Он цедит мою фамилию сквозь зубы, а это куда более опасное оружие по сравнению с его мускулами, локтями или кулаками. Во фракции Альтруизма поговаривают, что проблема эрудитов заключается в их эгоизме, но я считаю, что дело в их высокомерии, в той гордости, которую они испытывают, когда знают недоступное остальным. В этот момент, оцепенев от страха, я понимаю, в чем кроется слабость Эрика. Он не верит, что я не могу причинить ему такую же сильную боль, какую он причиняет мне. Он считает, что я – все тот же парень, какой и был в самом начале – скромный, самоотверженный и пассивный. Я чувствую, как моя паника улетучивается, меня охватывает ярость, и я вцепляюсь в запястье Эрика, чтобы он не мог сдвинуться с места, и бью его изо всей силы снова и снова. Я даже не вижу, куда именно приходятся мои удары, я не чувствую, не слышу ничего. Я пуст, одинок, я – ничто.
Наконец я различаю его крики – он закрывает свое лицо обеими ладонями. По его зубам и подбородку стекает кровь. Он хочет вырваться, но я не отпускаю его. Я хорошенько пинаю его в бок, и он падает. Из-под его сжатых рук я вижу его глаза. У него стеклянный, расфокусированный взгляд, а кровь кажется очень яркой по сравнению с бледной кожей. Ко мне приходит осознание, что это сделал я, и меня снова охватывает страх, но уже другого рода. Я начинаю бояться себя и того, каким я становлюсь. Мои костяшки зудят. Я выхожу с ринга, хотя меня еще никто не отпускал.

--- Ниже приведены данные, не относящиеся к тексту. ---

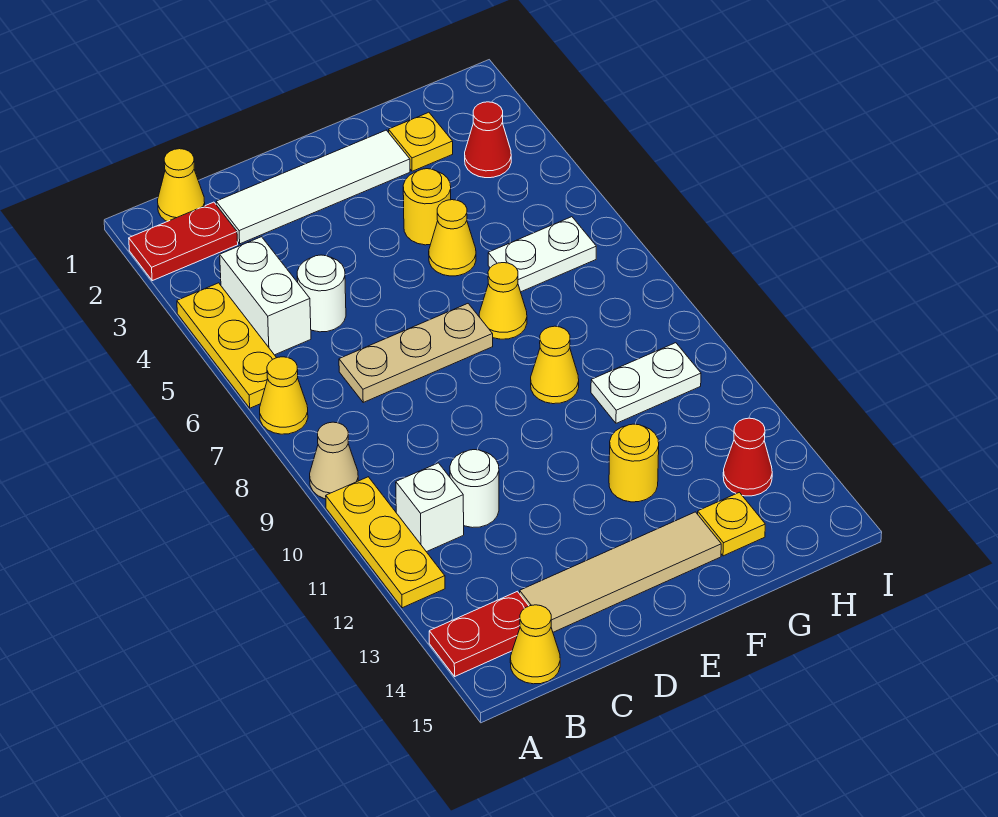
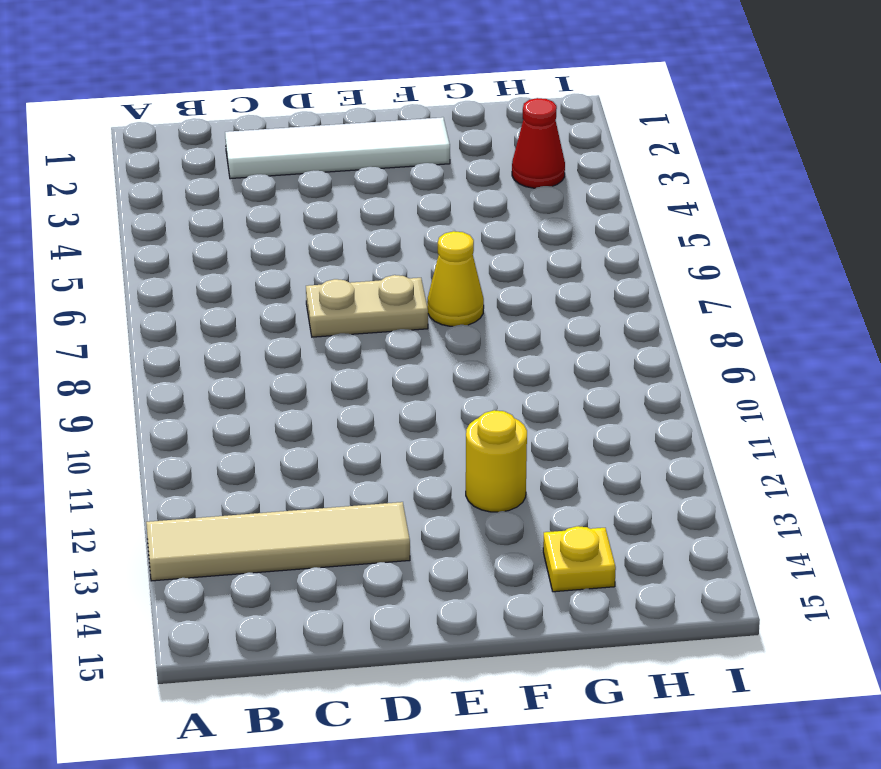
tan 1x4 tile [146,502,410,581] -> tan 1x4 tile moved to [520,512,721,632]
tan 1x2 plate [306,275,428,337] -> tan 1x3 plate [339,304,493,402]
none -> red 1x2 plate [129,202,238,281]
none -> yellow 1x3 plate [177,283,276,408]
none -> yellow 1x1 cone [260,357,308,434]

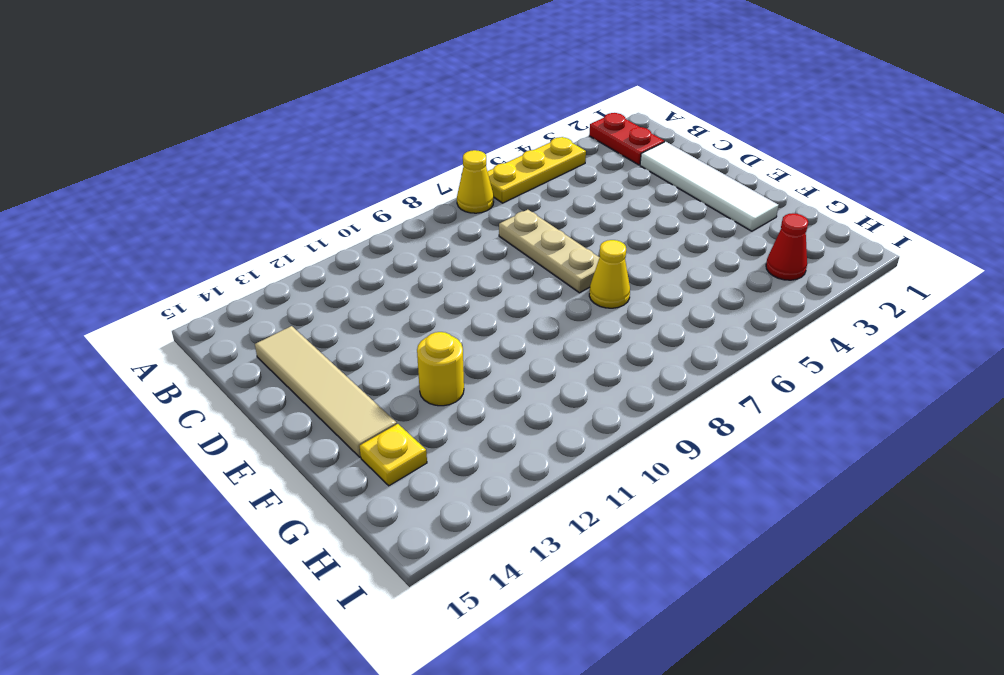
none -> tan 1x1 cone [310,422,358,499]
none -> yellow 1x3 plate [326,477,445,608]
none -> red 1x2 plate [429,591,529,676]

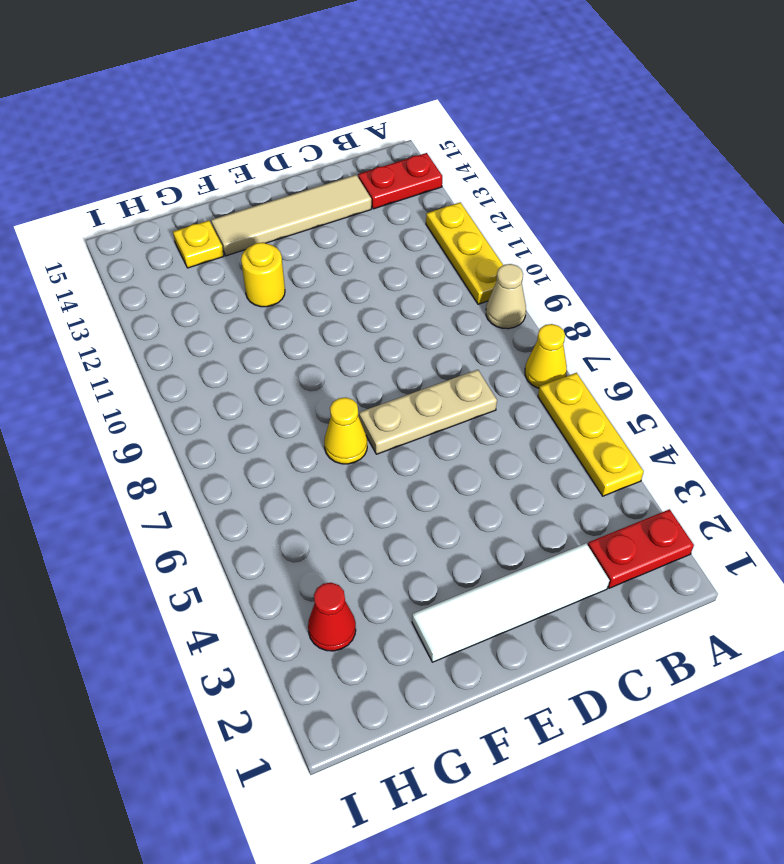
none -> yellow 1x1 cone [158,149,205,222]
none -> white 1x2 brick [220,237,311,355]
none -> white 1x1 brick [396,463,464,552]

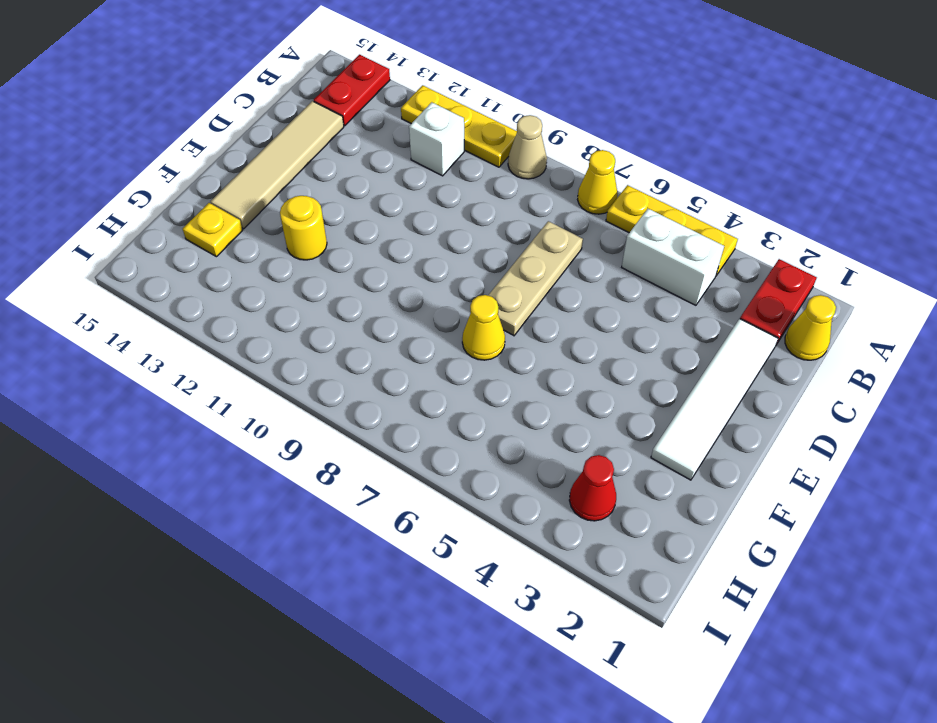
none -> yellow 1x1 cone [510,605,560,684]
none -> white 1x1 round brick [297,255,346,332]
none -> white 1x1 round brick [450,450,499,528]

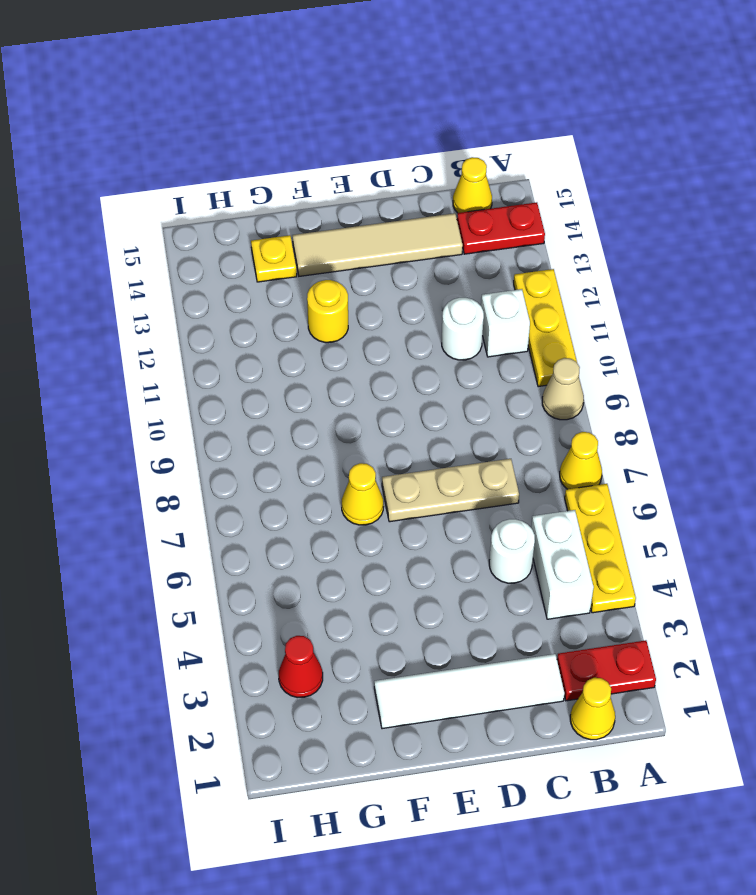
none -> yellow 1x1 round brick [403,169,451,245]
none -> yellow 1x1 cone [429,200,476,276]
none -> yellow 1x1 cone [531,326,579,404]

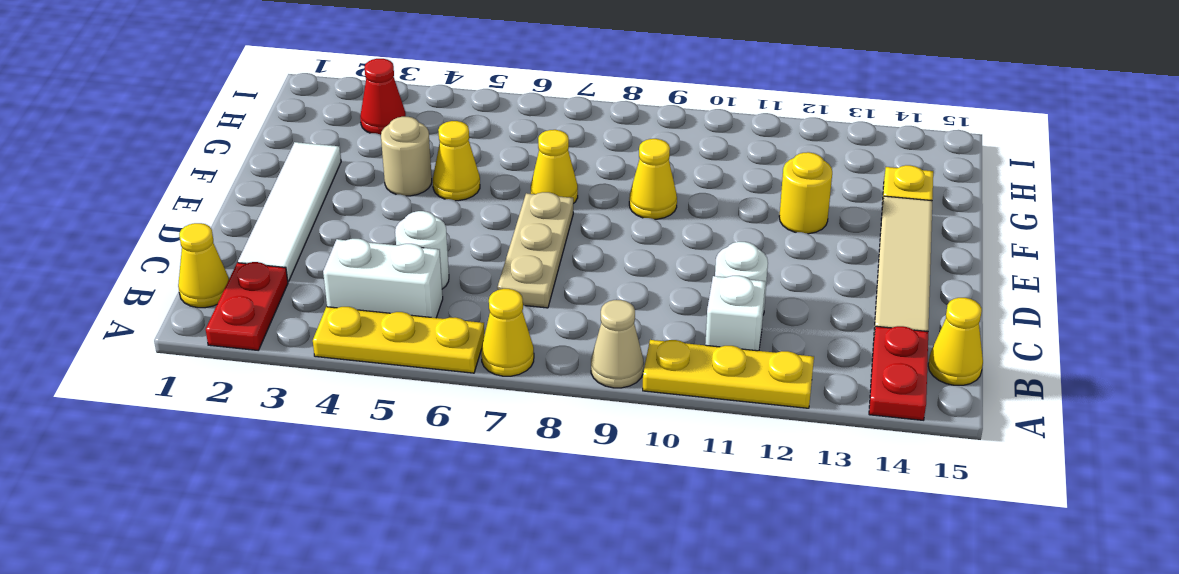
tan 1x1 round brick [381,117,432,196] -> yellow 1x1 round brick [403,169,451,245]
none -> yellow 1x1 plate [389,112,453,171]
none -> white 1x2 plate [488,217,596,292]
none -> white 1x2 plate [591,343,701,423]

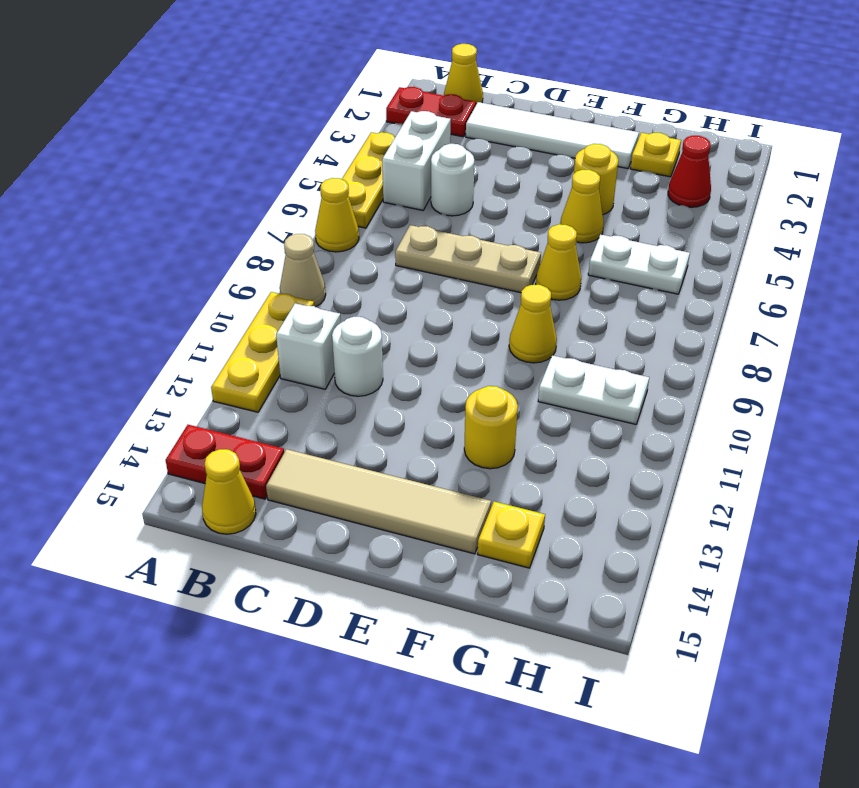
none -> red 1x1 cone [723,418,772,496]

Лагерь Лихачества – это тихое и полное тайн место, которое идеально подходит для восстановления сил. Я нахожу коридор рядом с Ямой и прислоняюсь к стене, позволяя прохладе проникнуть в меня. У меня опять заболела голова, как и все остальные части тела, которые горели во время боя, но я почти не замечаю недомогания. Мои костяшки липкие от крови Эрика. Я пытаюсь стереть ее, но она успела высохнуть. Я выиграл бой, значит, пока я в безопасности среди лихачей – нужно радоваться, а не бояться. Я должен быть счастлив – ведь я наконец нашел убежище и окружающие меня не избегают. Они встречаются с моим взглядом за обеденным столом и здороваются со мной. Но я знаю, что у всего есть цена. Но что же я должен заплатить, чтобы быть лихачом?
– Привет.
Я поднимаю голову. Передо мной стоит Шона, которая стучит по каменной стене, будто это дверь. Она улыбается.
– А где же тот танец победителя, который я ожидала увидеть?
– Я не танцую, – отвечаю я.
– Да, мне надо было догадаться, – соглашается она.
Шона садится напротив меня, облокотившись на противоположную стену, подтягивает колени к груди и обхватывает их руками. Наши ноги находятся в нескольких дюймах друг от друга. Не знаю, почему я это заметил. Ну ладно, все ясно – она же девушка. Я теряюсь. Как мне общаться с девушками, особенно если они из Лихачества? Что-то подсказывает мне, что нельзя никогда знать наверняка, что можно ожидать от лихой девчонки.
– Эрик в больнице, – беспечно говорит Шона. – Возможно, ты сломал ему нос. И ты точно выбил ему зуб.
1
Гравитационное устройство, состоящее из кабелей и блоков, размещенное между двумя точками, которое изначально было создано для быстрой доставки людей и грузов через каньоны, реки и непроходимые области в отдаленных районах Китая и тропических лесах Коста-Рики. В настоящее время зиплайн используется в качестве аттракциона и представляет собой спуск по натянутым над оврагами металлическим тросам от одной платформы до другой. Зиплайн также известен под следующими названиями – «сильный наклон», «летучая лисица» и «тирольская переправа».